Nadler: Cohen revelations are proof that Russians had 'leverage' over Trump

Meanwhile, “New York Democrat Jerry Nadler, the incoming chairman of the House Judiciary Committee, said Sunday that new revelations from one of President Trump’s allies amount to proof that Russia had ‘leverage’ over Trump during the 2016 presidential campaign,” NBC’s Ben Kamisar writes.

“In an exclusive interview on ‘Meet the Press,’ Nadler said that former Trump lawyer Michael Cohen’s admissions last week related to his role in securing a Trump Tower in Moscow during the time of the GOP presidential primary raise the specter of a compromised presidential candidate, and now president, that should trouble the American people. ‘The fact that he was lying to the American people about doing business in Russia and the Kremlin knew he was lying gave the Kremlin a hold over him,’ Nadler said.”

Ex-Obama aides say Beto reminds them of the ex-president

And in 2020 news, here’s NBC’s Alex Seitz-Wald: “Rep. Beto O'Rourke may have lost in Texas, but he's winning in Obamaland. Aides to the former president and the man himself say O'Rourke's campaign against Sen. Ted Cruz, R-Texas, gave them flashbacks to Obama's precocious political rise and has positioned the young white congressman as an early if unlikely heir to the first black president's ‘hope and change’ mantle.”
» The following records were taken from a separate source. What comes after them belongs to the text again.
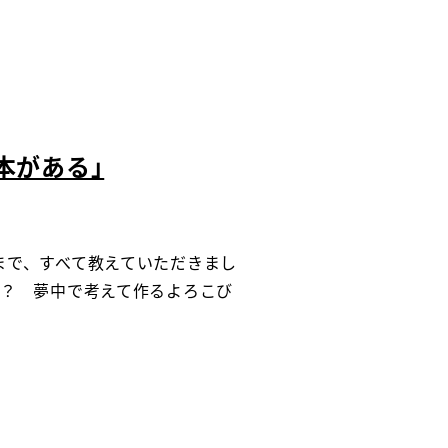
本がある」
まで、すべて教えていただきまし
か？ 夢中で考えて作るよろこび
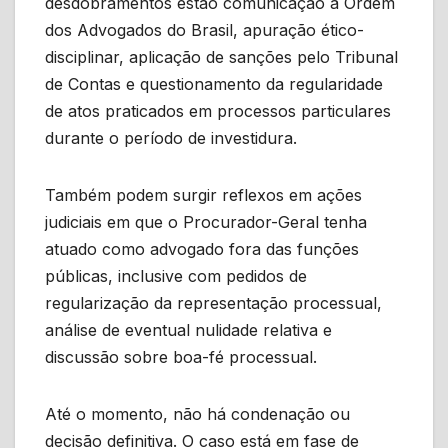
desdobramentos estão comunicação à Ordem
dos Advogados do Brasil, apuração ético-
disciplinar, aplicação de sanções pelo Tribunal
de Contas e questionamento da regularidade
de atos praticados em processos particulares
durante o período de investidura.
Também podem surgir reflexos em ações
judiciais em que o Procurador-Geral tenha
atuado como advogado fora das funções
públicas, inclusive com pedidos de
regularização da representação processual,
análise de eventual nulidade relativa e
discussão sobre boa-fé processual.
Até o momento, não há condenação ou
decisão definitiva. O caso está em fase de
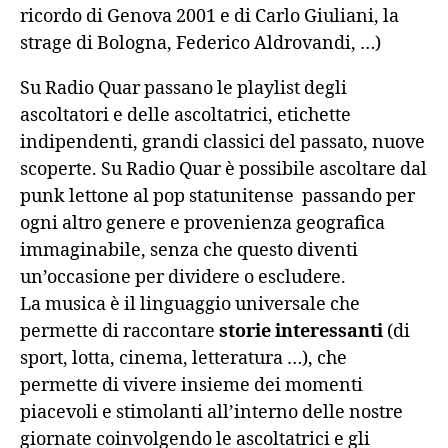
ricordo di Genova 2001 e di Carlo Giuliani, la
strage di Bologna, Federico Aldrovandi, …)
Su Radio Quar passano le playlist degli
ascoltatori e delle ascoltatrici, etichette
indipendenti, grandi classici del passato, nuove
scoperte. Su Radio Quar è possibile ascoltare dal
punk lettone al pop statunitense passando per
ogni altro genere e provenienza geografica
immaginabile, senza che questo diventi
un’occasione per dividere o escludere.
La musica è il linguaggio universale che
permette di raccontare
storie interessanti
(di
sport, lotta, cinema, letteratura …), che
permette di vivere insieme dei momenti
piacevoli e stimolanti all’interno delle nostre
giornate coinvolgendo le ascoltatrici e gli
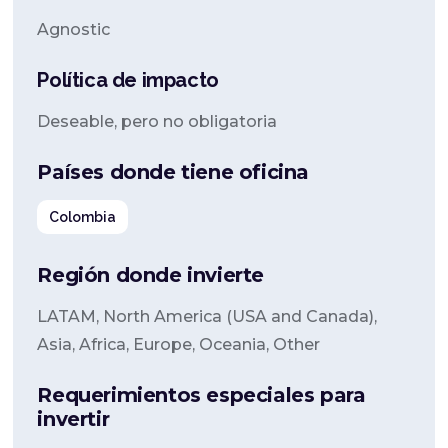
Agnostic
Política de impacto
Deseable, pero no obligatoria
Países donde tiene oficina
Colombia
Región donde invierte
LATAM, North America (USA and Canada),
Asia, Africa, Europe, Oceania, Other
Requerimientos especiales para
invertir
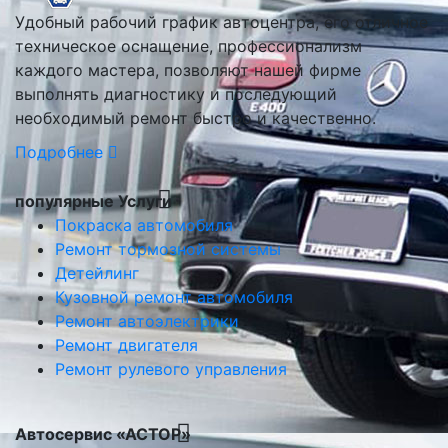
Удобный рабочий график автоцентра, его отличное
техническое оснащение, профессионализм
каждого мастера, позволяют нашей фирме
выполнять диагностику и последующий
необходимый ремонт быстро и качественно.
Подробнее
популярные Услуги
Покраска автомобиля
Ремонт тормозной системы
Детейлинг
Кузовной ремонт автомобиля
Ремонт автоэлектрики
Ремонт двигателя
Ремонт рулевого управления
Автосервис «АСТОР»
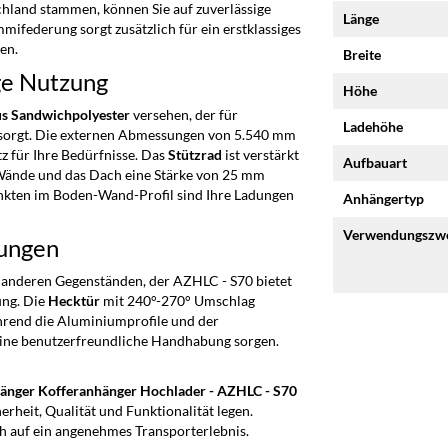
chland stammen, können Sie auf zuverlässige
Länge
mifederung sorgt zusätzlich für ein erstklassiges
en.
Breite
ge Nutzung
Höhe
us Sandwichpolyester
versehen, der für
Ladehöhe
 sorgt. Die externen Abmessungen von 5.540 mm
tz für Ihre Bedürfnisse. Das
Stützrad
ist verstärkt
Aufbauart
 Wände und das Dach eine Stärke von 25 mm
nkten im Boden-Wand-Profil sind Ihre Ladungen
Anhängertyp
Verwendungszw
sungen
r anderen Gegenständen, der AZHLC - S70 bietet
ung. Die
Hecktür
mit 240°-270° Umschlag
hrend die Aluminiumprofile und der
ine benutzerfreundliche Handhabung sorgen.
nger Kofferanhänger Hochlader - AZHLC - S70
herheit, Qualität und Funktionalität legen.
ch auf ein angenehmes Transporterlebnis.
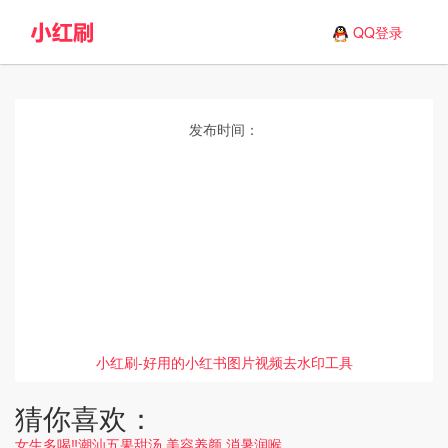
QQ登录
发布时间：
小红刷-好用的小红书图片视频去水印工具
猜你喜欢：
女生多喝‼潮汕五果甜汤 美容养颜 消暑润喉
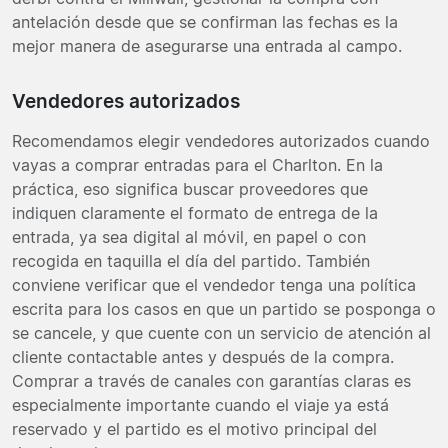
antelación desde que se confirman las fechas es la
mejor manera de asegurarse una entrada al campo.
Vendedores autorizados
Recomendamos elegir vendedores autorizados cuando
vayas a comprar entradas para el Charlton. En la
práctica, eso significa buscar proveedores que
indiquen claramente el formato de entrega de la
entrada, ya sea digital al móvil, en papel o con
recogida en taquilla el día del partido. También
conviene verificar que el vendedor tenga una política
escrita para los casos en que un partido se posponga o
se cancele, y que cuente con un servicio de atención al
cliente contactable antes y después de la compra.
Comprar a través de canales con garantías claras es
especialmente importante cuando el viaje ya está
reservado y el partido es el motivo principal del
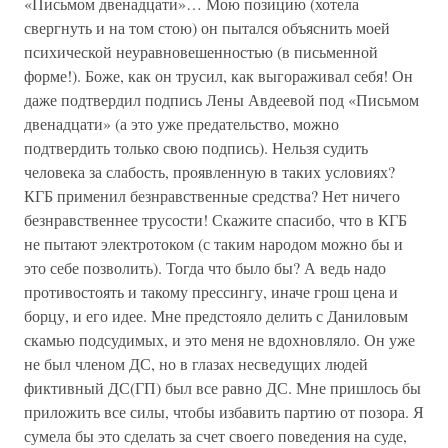
«Письмом двенадцати»… Мою позицию (хотела
свергнуть и на том стою) он пытался объяснить моей
психической неуравновешенностью (в письменной
форме!). Боже, как он трусил, как выгораживал себя! Он
даже подтвердил подпись Лены Авдеевой под «Письмом
двенадцати» (а это уже предательство, можно
подтвердить только свою подпись). Нельзя судить
человека за слабость, проявленную в таких условиях?
КГБ применил безнравственные средства? Нет ничего
безнравственнее трусости! Скажите спасибо, что в КГБ
не пытают электротоком (с таким народом можно бы и
это себе позволить). Тогда что было бы? А ведь надо
противостоять и такому прессингу, иначе грош цена и
борцу, и его идее. Мне предстояло делить с Даниловым
скамью подсудимых, и это меня не вдохновляло. Он уже
не был членом ДС, но в глазах несведущих людей
фиктивный ДС(ГП) был все равно ДС. Мне пришлось бы
приложить все силы, чтобы избавить партию от позора. Я
сумела бы это сделать за счет своего поведения на суде,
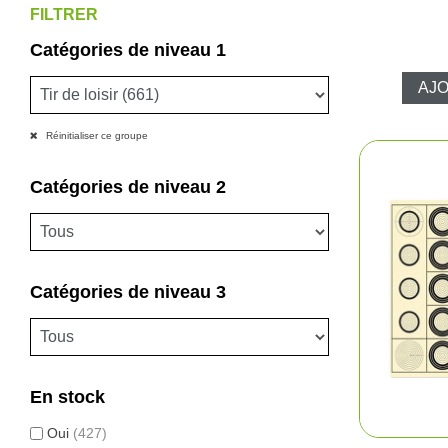
FILTRER
Catégories de niveau 1
AJO
Réinitialiser ce groupe
Catégories de niveau 2
Catégories de niveau 3
En stock
Oui
(427)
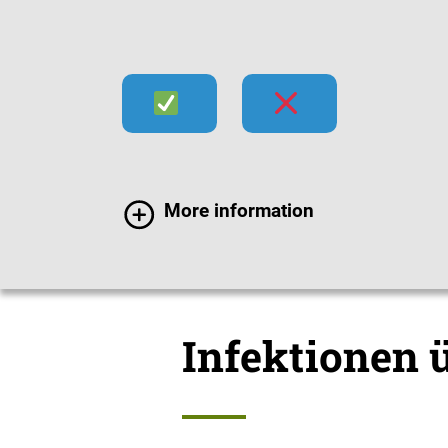
Infektionen
Impfen
Im
More information
Infektionen
Übertra
Infektionen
“Obama and his coterie are personally closer to any number of other potential candidates, especially former Vice President Joe Biden, and you'd be hard-pressed to find a photograph of Obama and O'Rourke together. Obama didn't even endorse O'Rourke in his Senate campaign. But in O'Rourke, Obama veterans see not only an inspiring political celebrity, but, like Obama, a tactical innovator who eschewed the political industrial complex of pollsters and consultants and used technology in new ways to connect directly with supporters and multiply the force of his fundraising and ground game.”